--- Provided information ---

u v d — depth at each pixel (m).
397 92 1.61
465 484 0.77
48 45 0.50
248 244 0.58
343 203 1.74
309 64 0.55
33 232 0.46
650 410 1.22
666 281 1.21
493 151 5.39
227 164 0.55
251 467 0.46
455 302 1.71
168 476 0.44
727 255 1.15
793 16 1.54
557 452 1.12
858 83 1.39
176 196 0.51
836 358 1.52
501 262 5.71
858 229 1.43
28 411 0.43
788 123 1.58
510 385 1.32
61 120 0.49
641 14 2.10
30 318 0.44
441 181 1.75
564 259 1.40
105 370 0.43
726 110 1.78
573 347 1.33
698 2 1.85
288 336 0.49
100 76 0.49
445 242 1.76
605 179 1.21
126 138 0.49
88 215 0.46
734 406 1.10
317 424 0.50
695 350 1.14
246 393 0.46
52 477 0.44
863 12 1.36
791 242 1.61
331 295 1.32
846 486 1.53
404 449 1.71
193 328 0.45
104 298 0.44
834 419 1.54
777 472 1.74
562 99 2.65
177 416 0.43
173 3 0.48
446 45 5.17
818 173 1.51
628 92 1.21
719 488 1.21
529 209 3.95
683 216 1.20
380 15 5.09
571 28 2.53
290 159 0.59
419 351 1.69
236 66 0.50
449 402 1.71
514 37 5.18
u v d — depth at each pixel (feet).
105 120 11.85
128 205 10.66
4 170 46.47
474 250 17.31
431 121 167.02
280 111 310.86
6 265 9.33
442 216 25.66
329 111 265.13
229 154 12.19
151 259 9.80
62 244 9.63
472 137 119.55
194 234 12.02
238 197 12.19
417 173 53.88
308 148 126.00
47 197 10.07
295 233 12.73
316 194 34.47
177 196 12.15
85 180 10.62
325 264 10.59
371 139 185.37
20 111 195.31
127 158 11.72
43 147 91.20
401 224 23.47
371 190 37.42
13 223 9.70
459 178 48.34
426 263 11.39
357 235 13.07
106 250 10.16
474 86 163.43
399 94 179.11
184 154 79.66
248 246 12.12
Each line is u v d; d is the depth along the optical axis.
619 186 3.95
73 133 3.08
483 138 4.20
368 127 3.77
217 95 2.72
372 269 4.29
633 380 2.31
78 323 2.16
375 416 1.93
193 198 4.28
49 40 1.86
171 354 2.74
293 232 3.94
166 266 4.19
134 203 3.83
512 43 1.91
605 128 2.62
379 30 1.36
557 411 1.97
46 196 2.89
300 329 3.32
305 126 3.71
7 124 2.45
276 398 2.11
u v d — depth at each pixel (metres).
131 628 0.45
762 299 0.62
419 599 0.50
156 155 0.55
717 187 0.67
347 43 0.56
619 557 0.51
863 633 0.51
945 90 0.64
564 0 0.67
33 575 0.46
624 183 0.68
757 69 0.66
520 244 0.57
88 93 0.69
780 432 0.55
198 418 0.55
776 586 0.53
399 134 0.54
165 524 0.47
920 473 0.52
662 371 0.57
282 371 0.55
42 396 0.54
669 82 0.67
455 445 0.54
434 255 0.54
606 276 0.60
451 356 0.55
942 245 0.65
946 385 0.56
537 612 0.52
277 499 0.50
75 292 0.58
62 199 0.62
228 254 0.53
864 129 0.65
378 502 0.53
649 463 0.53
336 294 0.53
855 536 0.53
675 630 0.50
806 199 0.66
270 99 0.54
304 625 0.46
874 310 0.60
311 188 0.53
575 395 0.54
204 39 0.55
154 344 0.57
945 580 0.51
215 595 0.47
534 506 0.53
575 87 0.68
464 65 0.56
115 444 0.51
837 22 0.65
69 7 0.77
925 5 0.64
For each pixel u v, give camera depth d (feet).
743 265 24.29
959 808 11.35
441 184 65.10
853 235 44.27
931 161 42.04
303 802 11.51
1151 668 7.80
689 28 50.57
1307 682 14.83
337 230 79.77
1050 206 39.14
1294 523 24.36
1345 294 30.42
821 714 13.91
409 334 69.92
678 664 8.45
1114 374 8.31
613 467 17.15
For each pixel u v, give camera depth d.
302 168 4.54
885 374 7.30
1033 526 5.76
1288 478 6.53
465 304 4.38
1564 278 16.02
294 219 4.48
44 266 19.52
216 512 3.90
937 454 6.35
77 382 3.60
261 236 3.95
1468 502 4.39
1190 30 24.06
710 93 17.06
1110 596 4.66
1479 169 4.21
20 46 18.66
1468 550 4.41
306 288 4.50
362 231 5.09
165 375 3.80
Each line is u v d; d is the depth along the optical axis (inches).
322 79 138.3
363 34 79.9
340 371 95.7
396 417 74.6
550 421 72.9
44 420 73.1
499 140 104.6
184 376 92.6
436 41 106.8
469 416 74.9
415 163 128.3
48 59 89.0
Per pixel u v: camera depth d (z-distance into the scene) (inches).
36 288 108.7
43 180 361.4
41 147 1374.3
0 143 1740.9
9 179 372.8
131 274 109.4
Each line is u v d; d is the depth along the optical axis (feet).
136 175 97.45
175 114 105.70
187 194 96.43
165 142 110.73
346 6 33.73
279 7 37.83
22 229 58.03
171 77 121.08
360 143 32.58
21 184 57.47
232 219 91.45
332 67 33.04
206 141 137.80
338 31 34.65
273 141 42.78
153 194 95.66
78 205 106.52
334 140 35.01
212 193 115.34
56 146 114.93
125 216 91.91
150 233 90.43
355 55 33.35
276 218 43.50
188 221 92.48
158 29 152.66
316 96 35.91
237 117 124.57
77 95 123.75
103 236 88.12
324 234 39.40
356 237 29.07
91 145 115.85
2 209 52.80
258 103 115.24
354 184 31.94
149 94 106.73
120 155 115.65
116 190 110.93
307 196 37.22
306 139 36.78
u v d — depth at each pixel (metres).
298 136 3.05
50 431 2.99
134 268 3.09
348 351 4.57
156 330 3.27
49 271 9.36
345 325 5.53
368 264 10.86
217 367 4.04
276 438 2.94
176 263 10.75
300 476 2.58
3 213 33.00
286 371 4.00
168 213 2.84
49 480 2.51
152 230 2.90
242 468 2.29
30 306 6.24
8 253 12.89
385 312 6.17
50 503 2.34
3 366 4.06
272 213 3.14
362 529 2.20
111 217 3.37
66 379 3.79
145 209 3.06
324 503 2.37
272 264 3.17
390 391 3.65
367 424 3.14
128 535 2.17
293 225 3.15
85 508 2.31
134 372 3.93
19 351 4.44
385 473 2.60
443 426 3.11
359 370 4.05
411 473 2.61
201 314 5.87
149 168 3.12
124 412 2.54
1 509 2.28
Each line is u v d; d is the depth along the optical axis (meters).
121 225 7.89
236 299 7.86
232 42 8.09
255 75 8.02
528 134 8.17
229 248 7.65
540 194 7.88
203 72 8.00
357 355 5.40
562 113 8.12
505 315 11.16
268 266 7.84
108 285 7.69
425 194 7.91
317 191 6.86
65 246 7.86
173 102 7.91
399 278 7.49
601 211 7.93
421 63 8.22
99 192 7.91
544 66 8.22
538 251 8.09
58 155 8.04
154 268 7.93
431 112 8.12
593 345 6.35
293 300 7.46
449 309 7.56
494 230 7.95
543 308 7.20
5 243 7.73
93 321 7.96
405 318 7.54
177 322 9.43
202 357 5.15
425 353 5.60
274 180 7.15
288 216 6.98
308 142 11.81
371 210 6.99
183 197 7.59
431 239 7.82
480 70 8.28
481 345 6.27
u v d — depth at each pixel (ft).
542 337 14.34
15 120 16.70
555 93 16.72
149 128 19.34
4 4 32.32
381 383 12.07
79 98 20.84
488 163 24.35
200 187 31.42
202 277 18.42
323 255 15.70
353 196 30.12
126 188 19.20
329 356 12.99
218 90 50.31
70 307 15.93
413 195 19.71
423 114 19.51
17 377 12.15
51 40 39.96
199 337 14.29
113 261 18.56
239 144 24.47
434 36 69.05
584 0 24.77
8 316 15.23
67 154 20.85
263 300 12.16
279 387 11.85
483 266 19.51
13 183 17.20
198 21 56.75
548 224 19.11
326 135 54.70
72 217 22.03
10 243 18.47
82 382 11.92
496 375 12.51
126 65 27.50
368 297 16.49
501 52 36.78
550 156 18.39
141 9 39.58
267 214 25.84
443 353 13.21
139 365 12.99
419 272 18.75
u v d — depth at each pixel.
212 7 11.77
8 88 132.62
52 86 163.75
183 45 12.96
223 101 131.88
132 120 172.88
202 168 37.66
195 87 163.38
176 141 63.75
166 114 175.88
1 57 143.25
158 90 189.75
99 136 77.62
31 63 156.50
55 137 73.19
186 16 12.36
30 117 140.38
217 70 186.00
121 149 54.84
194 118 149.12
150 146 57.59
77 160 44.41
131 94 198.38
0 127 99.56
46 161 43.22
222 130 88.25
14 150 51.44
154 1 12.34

---

§ Work instruction
Every line of the entries above that includes "pixel" should be copied.

§ Exercise response
u v d — depth at each pixel (m).
u v d — depth at each pixel (feet).
u v d — depth at each pixel (metres).
For each pixel u v, give camera depth d (feet).
For each pixel u v, give camera depth d.
Per pixel u v: camera depth d (z-distance into the scene) (inches).
u v d — depth at each pixel (metres).
u v d — depth at each pixel (ft).
u v d — depth at each pixel.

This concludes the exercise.